Of course not every Christian won a medal at Rio, and sometimes God was glorified much more without a victory. Consider the amazing story of American Christian Abbey D’Agostino. Many would have seen her inspirational performance while running in a 5,000-metre qualifying round.
Tragically she got tangled up with New Zealand’s Nikki Hamblin, and both women fell to the ground. She got up to continue the race, but when she saw Hamblin still on the ground in pain, she went back to help her up, and urged her to go on. They both finished the event, but D’Agostino had to be carried out in a wheelchair.
She said this about the event afterwards: “Although my actions were instinctual at that moment, the only way I can and have rationalized it is that God prepared my heart to respond that way. This whole time here, he’s made clear to me that my experience in Rio was going to be about more than my race performance — and as soon as Nikki got up I knew that was it.”

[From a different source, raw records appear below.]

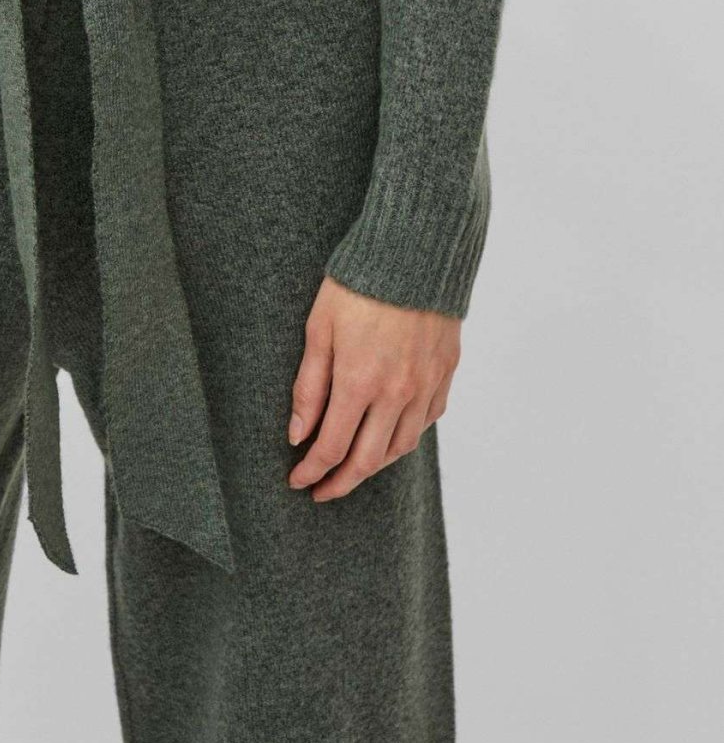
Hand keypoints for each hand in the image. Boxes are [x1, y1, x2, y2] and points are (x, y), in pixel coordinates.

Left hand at [287, 276, 460, 500]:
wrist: (415, 252)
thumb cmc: (357, 284)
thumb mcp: (319, 330)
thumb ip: (309, 387)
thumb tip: (298, 435)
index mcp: (359, 381)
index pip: (331, 448)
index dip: (312, 472)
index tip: (297, 481)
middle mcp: (396, 392)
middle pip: (367, 460)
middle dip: (340, 483)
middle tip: (321, 491)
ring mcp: (425, 385)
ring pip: (400, 447)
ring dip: (372, 466)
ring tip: (351, 468)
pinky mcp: (445, 373)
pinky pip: (425, 422)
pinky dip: (404, 438)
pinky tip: (388, 436)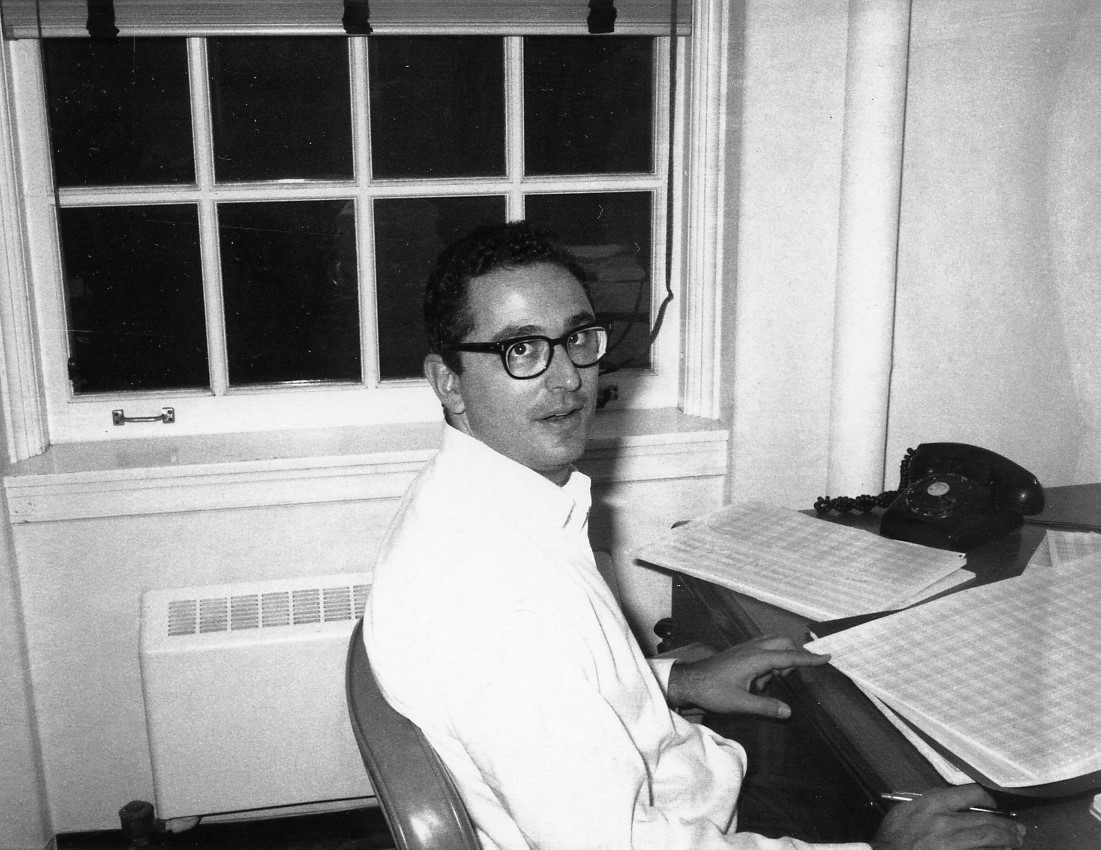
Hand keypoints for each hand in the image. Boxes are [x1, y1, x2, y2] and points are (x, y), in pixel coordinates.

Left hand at [665, 635, 829, 716]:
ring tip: (766, 683)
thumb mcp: (740, 703)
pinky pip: (762, 649)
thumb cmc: (712, 691)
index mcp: (756, 658)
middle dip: (793, 657)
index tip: (827, 657)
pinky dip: (768, 661)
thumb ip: (766, 707)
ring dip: (778, 660)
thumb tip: (788, 711)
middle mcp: (752, 648)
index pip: (789, 656)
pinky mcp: (739, 652)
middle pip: (783, 643)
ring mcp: (744, 648)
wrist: (688, 682)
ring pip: (772, 644)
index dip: (809, 658)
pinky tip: (757, 680)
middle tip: (787, 678)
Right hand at [872, 785, 1026, 849]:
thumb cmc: (892, 839)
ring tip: (1016, 840)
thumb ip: (929, 805)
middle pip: (987, 820)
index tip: (995, 805)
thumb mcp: (906, 811)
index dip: (989, 800)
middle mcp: (944, 822)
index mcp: (931, 804)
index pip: (971, 794)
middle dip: (1007, 825)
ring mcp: (951, 844)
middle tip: (1018, 829)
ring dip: (1006, 840)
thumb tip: (951, 803)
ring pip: (989, 839)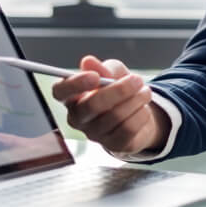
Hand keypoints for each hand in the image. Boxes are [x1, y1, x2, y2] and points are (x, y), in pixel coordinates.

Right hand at [52, 55, 169, 153]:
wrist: (138, 111)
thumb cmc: (119, 89)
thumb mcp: (113, 72)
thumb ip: (102, 68)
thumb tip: (88, 62)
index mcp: (73, 96)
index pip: (60, 92)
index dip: (74, 84)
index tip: (95, 76)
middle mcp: (78, 117)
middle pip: (91, 106)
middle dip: (119, 90)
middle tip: (137, 80)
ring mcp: (94, 134)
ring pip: (115, 116)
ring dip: (136, 100)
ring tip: (145, 92)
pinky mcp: (113, 145)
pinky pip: (128, 129)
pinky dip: (141, 114)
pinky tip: (143, 108)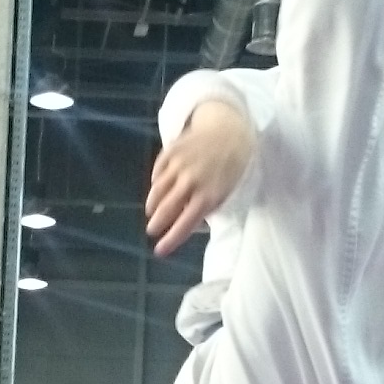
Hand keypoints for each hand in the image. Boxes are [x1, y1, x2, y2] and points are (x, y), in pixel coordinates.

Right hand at [146, 98, 255, 259]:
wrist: (230, 132)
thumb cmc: (231, 168)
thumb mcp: (225, 193)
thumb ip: (206, 208)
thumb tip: (185, 222)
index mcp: (208, 195)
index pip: (184, 224)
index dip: (171, 240)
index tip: (159, 251)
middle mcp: (190, 181)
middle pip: (166, 209)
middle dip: (156, 224)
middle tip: (152, 230)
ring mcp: (178, 165)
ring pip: (157, 191)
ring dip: (153, 205)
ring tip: (152, 211)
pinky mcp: (170, 151)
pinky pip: (157, 172)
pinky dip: (155, 182)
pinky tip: (157, 188)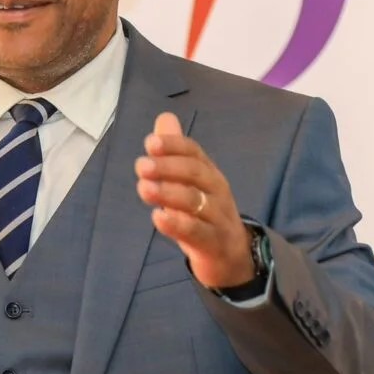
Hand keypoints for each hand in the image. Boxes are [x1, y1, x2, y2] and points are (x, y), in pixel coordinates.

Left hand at [134, 112, 254, 288]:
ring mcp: (217, 217)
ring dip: (168, 193)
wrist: (232, 256)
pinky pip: (196, 232)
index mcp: (209, 173)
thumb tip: (164, 118)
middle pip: (195, 173)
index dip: (173, 145)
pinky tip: (157, 218)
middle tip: (141, 166)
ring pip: (194, 201)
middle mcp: (216, 191)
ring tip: (143, 188)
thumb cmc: (205, 214)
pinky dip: (176, 225)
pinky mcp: (213, 243)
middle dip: (167, 167)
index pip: (194, 152)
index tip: (150, 143)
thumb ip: (175, 152)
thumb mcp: (191, 183)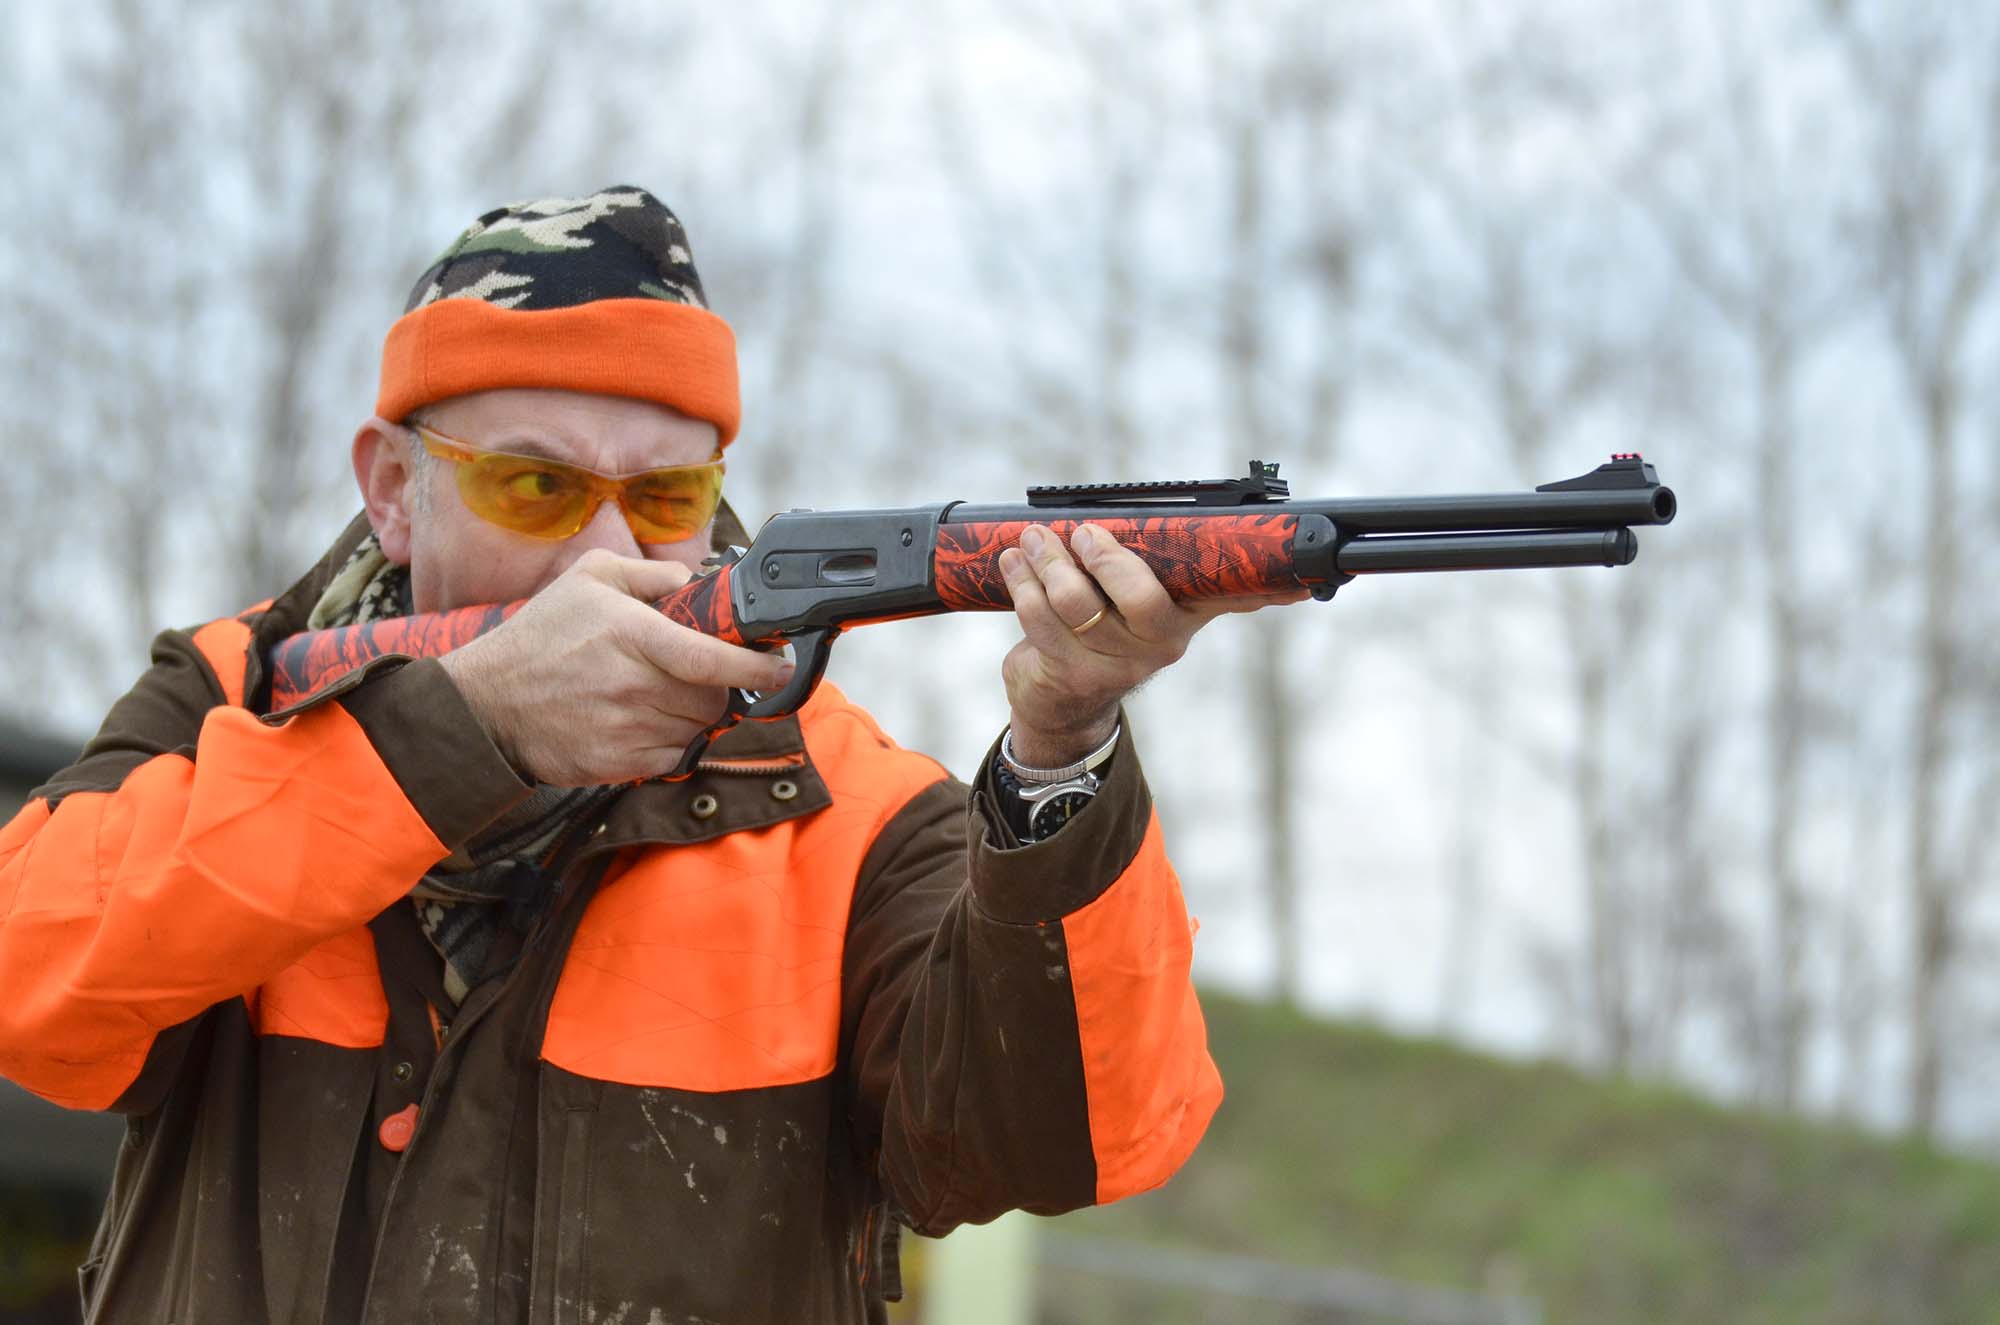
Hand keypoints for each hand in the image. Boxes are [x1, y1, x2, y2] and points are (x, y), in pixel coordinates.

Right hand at [437, 549, 794, 785]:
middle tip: (694, 676)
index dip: (756, 667)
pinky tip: (640, 721)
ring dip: (690, 715)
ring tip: (655, 695)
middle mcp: (632, 685)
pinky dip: (669, 742)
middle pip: (713, 700)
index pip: (712, 658)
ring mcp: (625, 730)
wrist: (486, 705)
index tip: (780, 667)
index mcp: (631, 635)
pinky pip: (672, 757)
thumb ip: (649, 573)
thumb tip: (694, 581)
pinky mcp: (617, 766)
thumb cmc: (540, 638)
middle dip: (717, 688)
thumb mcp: (588, 579)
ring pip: (696, 729)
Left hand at [997, 523, 1307, 765]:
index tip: (1302, 579)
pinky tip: (1013, 565)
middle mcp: (1161, 643)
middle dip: (1105, 555)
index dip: (1269, 588)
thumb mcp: (1145, 604)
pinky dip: (1021, 583)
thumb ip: (1175, 571)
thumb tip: (1255, 560)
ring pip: (1076, 601)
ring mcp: (1115, 663)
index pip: (1236, 597)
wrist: (1063, 704)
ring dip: (1046, 562)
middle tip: (1082, 532)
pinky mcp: (1070, 673)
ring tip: (1032, 541)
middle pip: (1140, 596)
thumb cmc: (1109, 630)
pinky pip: (1038, 619)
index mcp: (1189, 615)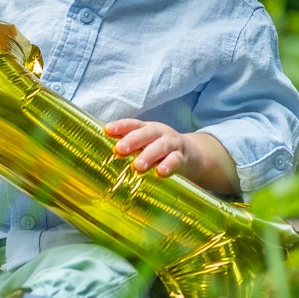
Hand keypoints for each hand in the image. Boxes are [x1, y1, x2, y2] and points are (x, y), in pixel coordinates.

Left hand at [104, 119, 240, 194]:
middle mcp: (160, 133)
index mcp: (147, 128)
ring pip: (161, 147)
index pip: (133, 124)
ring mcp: (172, 144)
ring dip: (149, 155)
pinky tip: (160, 172)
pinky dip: (168, 166)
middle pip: (146, 134)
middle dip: (133, 140)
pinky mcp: (183, 158)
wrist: (192, 155)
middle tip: (120, 149)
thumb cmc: (160, 149)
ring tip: (138, 166)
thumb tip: (106, 152)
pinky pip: (176, 161)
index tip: (107, 130)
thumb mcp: (145, 144)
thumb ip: (129, 146)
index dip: (121, 126)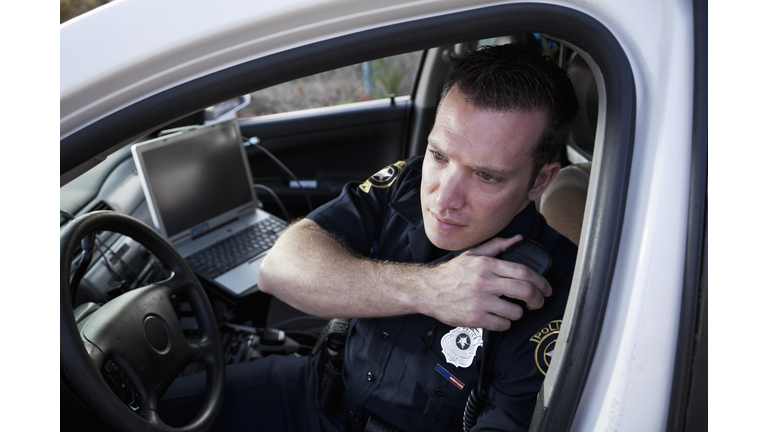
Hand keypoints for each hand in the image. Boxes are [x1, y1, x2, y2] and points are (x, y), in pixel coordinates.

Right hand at [422, 235, 552, 330]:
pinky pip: (502, 324)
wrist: (428, 290)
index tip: (545, 288)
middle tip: (538, 302)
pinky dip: (505, 323)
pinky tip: (498, 317)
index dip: (541, 282)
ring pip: (515, 311)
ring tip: (512, 309)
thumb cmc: (451, 273)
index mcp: (487, 265)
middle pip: (525, 291)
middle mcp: (485, 282)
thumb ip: (497, 246)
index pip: (524, 272)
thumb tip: (517, 239)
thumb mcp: (473, 255)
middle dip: (538, 299)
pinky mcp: (475, 318)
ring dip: (518, 312)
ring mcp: (480, 301)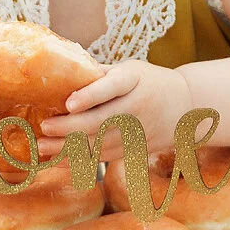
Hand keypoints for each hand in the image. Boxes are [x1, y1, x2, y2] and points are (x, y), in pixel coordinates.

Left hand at [37, 60, 193, 163]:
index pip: (113, 86)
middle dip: (70, 128)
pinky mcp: (135, 149)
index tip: (68, 103)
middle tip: (44, 128)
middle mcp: (138, 106)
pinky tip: (59, 160)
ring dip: (69, 148)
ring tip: (42, 147)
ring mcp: (138, 131)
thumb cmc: (149, 82)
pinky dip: (80, 160)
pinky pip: (104, 157)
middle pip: (102, 121)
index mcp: (135, 79)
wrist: (187, 106)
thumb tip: (60, 75)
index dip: (91, 95)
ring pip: (100, 144)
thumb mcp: (131, 69)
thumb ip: (100, 75)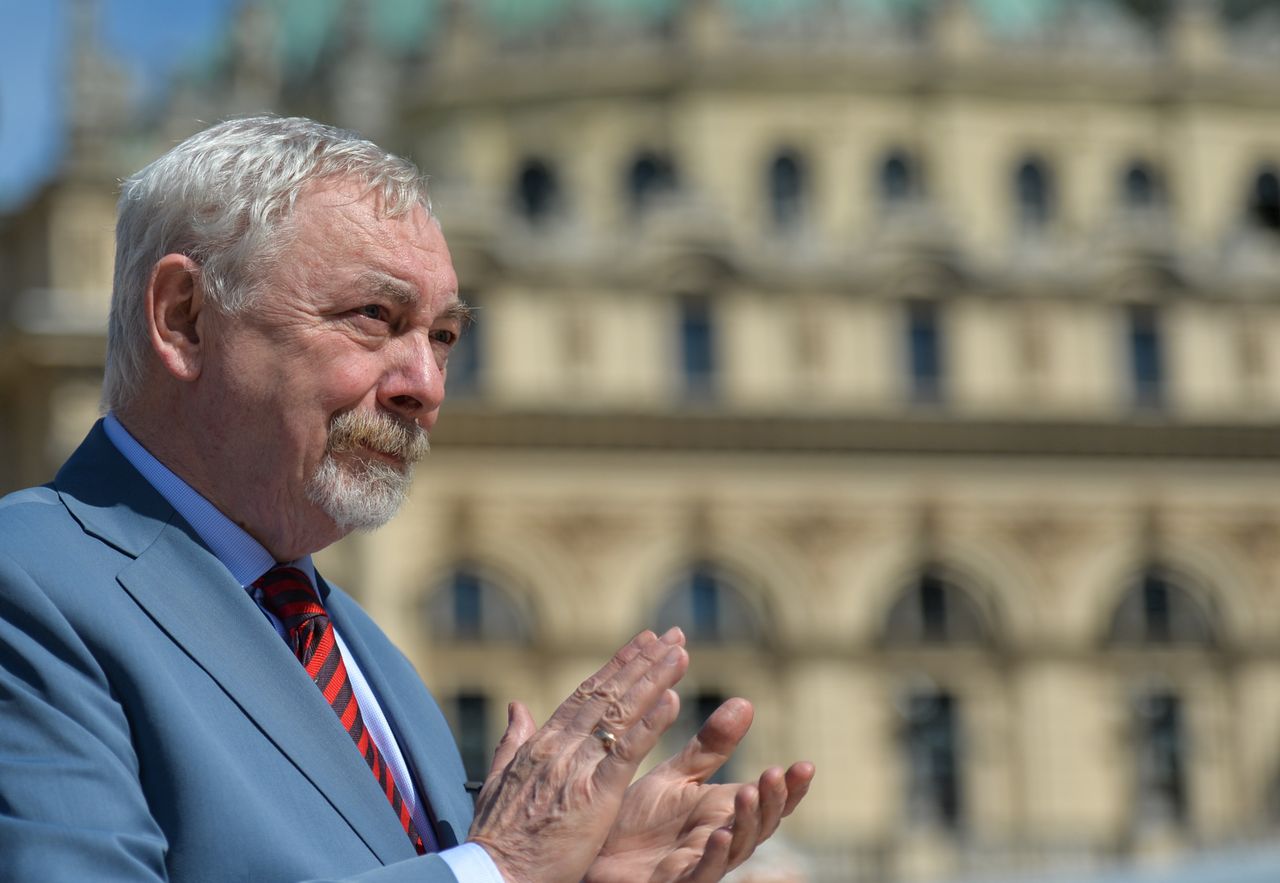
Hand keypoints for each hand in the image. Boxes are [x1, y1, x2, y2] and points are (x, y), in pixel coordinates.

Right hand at [468, 628, 687, 882]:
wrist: (491, 875)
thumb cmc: (497, 838)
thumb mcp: (499, 781)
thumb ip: (511, 741)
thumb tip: (516, 706)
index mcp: (541, 743)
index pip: (587, 693)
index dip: (618, 665)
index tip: (643, 642)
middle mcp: (559, 746)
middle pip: (609, 693)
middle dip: (644, 661)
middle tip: (673, 634)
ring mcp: (575, 767)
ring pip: (621, 712)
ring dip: (654, 679)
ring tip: (679, 653)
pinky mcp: (594, 795)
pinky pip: (626, 752)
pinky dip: (650, 723)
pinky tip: (672, 701)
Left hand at [587, 698, 813, 882]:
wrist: (593, 850)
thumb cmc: (637, 819)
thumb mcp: (677, 776)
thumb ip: (711, 747)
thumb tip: (746, 702)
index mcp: (723, 813)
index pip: (768, 802)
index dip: (790, 789)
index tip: (806, 765)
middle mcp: (720, 840)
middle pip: (760, 826)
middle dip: (773, 802)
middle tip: (776, 774)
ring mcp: (700, 864)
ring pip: (737, 850)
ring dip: (747, 824)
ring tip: (750, 793)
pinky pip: (702, 874)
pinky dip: (715, 857)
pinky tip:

And there are even stories of great Christian faith involving those who did not even make it to Rio. Consider that of American 1500 metre runner Sarah Brown who discovered she was pregnant while preparing for Rio. She and her husband/coach knew that abortion was not an option, and that the baby must come first.
As she posted on Instagram: “Today wasn’t the fairytale ending you dream about. But then again, this journey never really was about an ending, it’s a beginning, A new chapter as a family of three. Thanks for all the support & you can bet you will continue to see this mama run #runmamarun”
Yet it was her faith that made the difference here. As part of her bio, we read this: “Sarah believes that her running talent is a gift from God and needs to be used for something more than her own personal gains.” So she has missed out on a chance for medals, but has a much greater gift with a healthy daughter.
But as for those who did make it to the Olympics, there were many other such stories of faith that can be told. Under the outstretched arms of the magnificent Christ the Redeemer statue, we saw numerous Catholics giving the sign of the cross. I even saw one Cuban marathon runner carrying a small banner with the words “Love Jesus” as he crossed the finish line (in 46th place or so).
One site has a collection of 32 such great faith stories from Rio. You can see it here: http://www1.cbn.com/cbnnews/us/2016/august/olympic-profiles
As great as all the human achievements were, and all the gold medals, the real glory must go to God. These games have come and gone, but God lives forever, and so do we. It is vital that in our life now we give glory to God, so that we can enjoy his presence forever.
That is the only race that really matters in the end. Thank God for those athletes who have known about what true winning means, and where all the glory must go.